What are the best no-tracking search engines?
While the answer may not be the same for every person, we’ve compiled a comprehensive list to guide you in the right direction.
1. Brave Search
Brave Search doesn’t track you, your searches, or your clicks. And, unlike other search engineers on this list, Brave serves results from an independent index of the web. While other alternative options do offer some privacy, most still get their results from Big Tech—if Google or Bing stopped working, these other options would, too.
Brave Search doesn’t censor results, and it’s transparent about its ranking. Simply visit search.brave.com from any browser to get started.
Note: Users can set Brave Search as their default search engine in the Brave browser or most other major browsers at https://search.brave.com/settings.
DuckDuckGo (DDG) is a popular privacy search engine. Like Brave, DDG doesn’t build user profiles, so it will always show the same search results to all users. And it prevents online tracking of searches or clicks.
However, note that DDG depends on Microsoft Bing for its search results. So if there’s unsatisfactory results in Bing, those will appear in DDG as well.
3. Yahoo! Search
Yahoo! is a multifaceted platform, delivering search along with resources like Yahoo! Finance. Yahoo is also known to be slightly more private than Google or Bing.
Startpage taps into Google’s search index, so their results look similar to Google. (This is unique, in that most other no-tracking search engines on this list are either independent or rely on Bing.) And while Startpage uses Google’s results, it doesn’t participate in extensive data collection. Specifically, Startpage adheres to more stringent European privacy standards.
By using Startpage, you can also customize your search criteria and results. Startpage does show ads, but they’re generated based on your search query rather than a user profile.
The WolframAlpha search engine is unique because it claims not to collect user data or develop user profiles. Instead, the platform utilizes advanced algorithms and natural language processes to deliver search results.
Ecosia is built on the Bing search engine but redirects search-based ad revenue to a social cause. Specifically, 80% of the money from search-based ads goes towards planting new trees and supporting reforestation efforts. While many support this approach, it’s important to note that search results remain tied to Bing, meaning there may still be concerns about how Microsoft is handling your data.

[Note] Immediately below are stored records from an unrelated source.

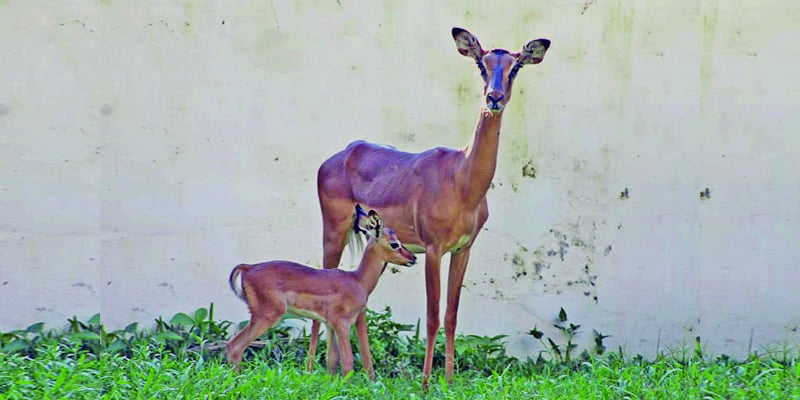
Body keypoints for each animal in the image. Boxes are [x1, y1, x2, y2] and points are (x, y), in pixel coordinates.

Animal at [226, 205, 417, 378]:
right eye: (394, 244)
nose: (413, 258)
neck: (358, 280)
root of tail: (247, 268)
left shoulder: (329, 324)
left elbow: (332, 360)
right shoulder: (342, 323)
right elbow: (348, 362)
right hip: (267, 316)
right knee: (235, 346)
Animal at [307, 27, 550, 386]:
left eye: (515, 66)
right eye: (481, 64)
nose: (494, 98)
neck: (462, 180)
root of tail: (340, 155)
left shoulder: (463, 250)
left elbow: (451, 315)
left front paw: (448, 380)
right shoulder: (433, 249)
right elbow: (432, 315)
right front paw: (424, 382)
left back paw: (340, 370)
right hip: (333, 231)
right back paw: (317, 369)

Qwant is a privacy focused, French search engine. It prevents the creation of user-specific profiles, instead allowing those searching with Qwant to register to create a profile that generates customized ads. While this may seem counterintuitive for a private browsing experience, Qwant uses this mechanism to deliver safe, anonymous, private browsing while supporting a personalized ad experience similar to Google.

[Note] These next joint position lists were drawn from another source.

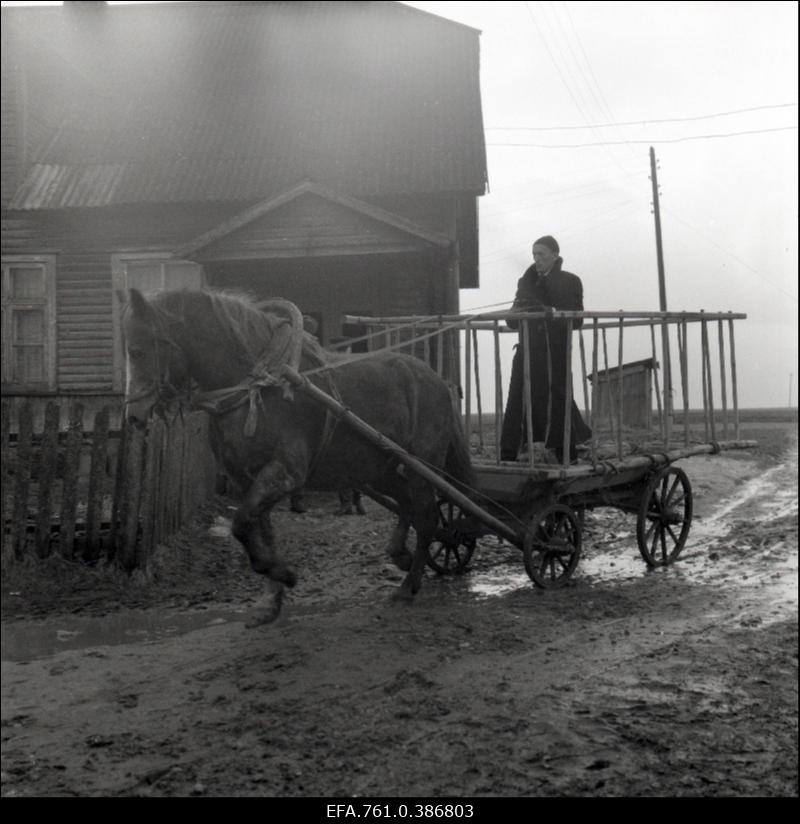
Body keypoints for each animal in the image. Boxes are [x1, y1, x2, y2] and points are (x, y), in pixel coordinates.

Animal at [120, 286, 476, 620]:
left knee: (426, 517)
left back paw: (408, 586)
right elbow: (261, 530)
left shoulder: (286, 472)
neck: (257, 386)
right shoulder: (249, 479)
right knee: (407, 505)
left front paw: (283, 574)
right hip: (382, 468)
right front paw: (272, 600)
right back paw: (399, 555)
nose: (133, 416)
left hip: (420, 466)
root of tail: (436, 379)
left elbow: (241, 523)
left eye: (137, 350)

Unlike other private browsers, Gibiru uses an encrypted connection to search Google for you, scrubbing Google’s trackers. With Gibiru, you see anonymous Google search results by using a proxy mechanism.

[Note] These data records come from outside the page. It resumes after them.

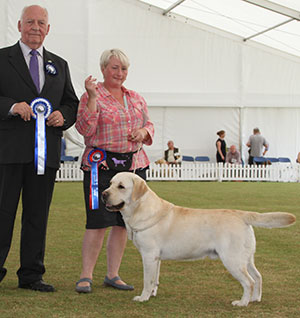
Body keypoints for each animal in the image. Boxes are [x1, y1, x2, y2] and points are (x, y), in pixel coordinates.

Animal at [101, 173, 296, 306]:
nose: (103, 194)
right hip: (246, 258)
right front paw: (152, 294)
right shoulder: (156, 258)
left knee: (249, 282)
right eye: (110, 184)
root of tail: (241, 214)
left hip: (232, 259)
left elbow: (147, 280)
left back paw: (242, 303)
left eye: (121, 186)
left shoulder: (149, 255)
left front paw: (143, 297)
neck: (140, 209)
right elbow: (154, 278)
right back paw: (255, 299)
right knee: (258, 277)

As its name suggests, Swisscows is based in Switzerland. Its platform infrastructure is all located inside Switzerland, so it’s subject to the same EU privacy laws that govern Startpage. Swisscows uses a proprietary web crawler to generate search results.
Gigablast uses an internal index of web pages to perform searches, which means it doesn’t repackage results from popular platforms like Google or Bing.
Search engines and your browser
Like browsers, search engines can track your search history. For the best privacy, you’ll want to use a fully integrated solution like Brave that offers both private search within a privacy-first browser. Brave Shields block third-party trackers and ads, while built-in Brave Search taps into an independent index to generate results. Even if you don’t use the Brave browser, you can still access Brave Search from any browser by visiting search.brave.com.